1. Direct Provider — Calls the provider directly using round-robin across configured API keys. Each key is health-checked — unhealthy keys are skipped automatically.
2. Retry with Backoff — On 429 or 5xx responses, retries across remaining healthy keys with exponential backoff (500ms → 1s → 2s, capped at 5s).
The circuit breaker tracks provider health per API key. Unhealthy keys are skipped for 30 seconds to avoid adding latency from repeated failures.
Streaming
Full streaming support via Server-Sent Events (SSE). Set stream: true in your request. The response format is identical to OpenAI's streaming format, so all compatible SDKs work out of the box.
Streaming works across all providers. AICredits translates provider-specific streaming formats (e.g., Anthropic's Messages API) to the standard OpenAI SSE format.
Response Healing
When you request "response_format": {"type": "json_object"} and the provider returns malformed JSON, AICredits can automatically attempt to repair the response. This includes fixing:
- Truncated JSON (missing closing brackets/braces)

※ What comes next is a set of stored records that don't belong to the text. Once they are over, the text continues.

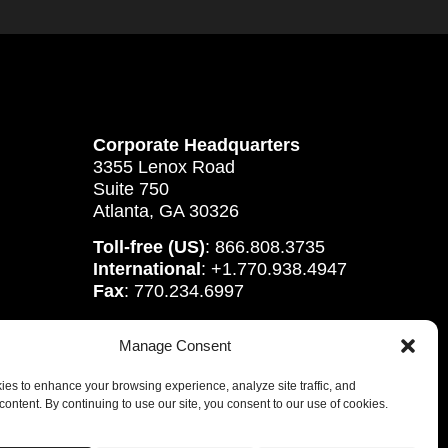
Corporate Headquarters
3355 Lenox Road
Suite 750
Atlanta, GA 30326
Toll-free (US)
: 866.808.3735
International
: +1.770.938.4947
Fax
: 770.234.6997
Manage Consent
es to enhance your browsing experience, analyze site traffic, and
content. By continuing to use our site, you consent to our use of cookies.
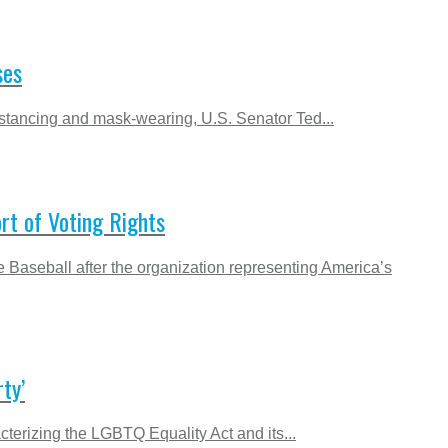
ses
istancing and mask-wearing, U.S. Senator Ted...
ort of Voting Rights
 Baseball after the organization representing America’s
ty’
terizing the LGBTQ Equality Act and its...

- Extra text before/after the JSON object
- Common formatting issues
Response healing is enabled per deployment. When active, it processes responses transparently — you receive valid JSON even if the provider's raw output was slightly malformed.
Data Retention
Request metadata (model, tokens, cost, timestamp) is retained for 30 days to power your usage history and billing views. A background worker automatically purges records older than 30 days.
Teams & Credit Delegation
Teams let you allocate a portion of your wallet to teammates, students, or collaborators. Each member gets their own credit cap — their API requests are charged from your wallet only when they actually make calls. Unused allocation costs you nothing.
| Action | Who |
|---|---|
| Create a team | Wallet owner |
| Invite member by email + set ₹ cap | Wallet owner |
| Make API calls (charged to owner) | Invited member |
| View per-member usage + spend | Wallet owner |
| Adjust or reclaim allocation | Wallet owner |
A member's spending is capped at their allocated_inr. When they reach the cap, their API key returns a budget-exceeded error — your wallet is never overdrawn beyond what you committed.
Manage your teams at Dashboard → Teams.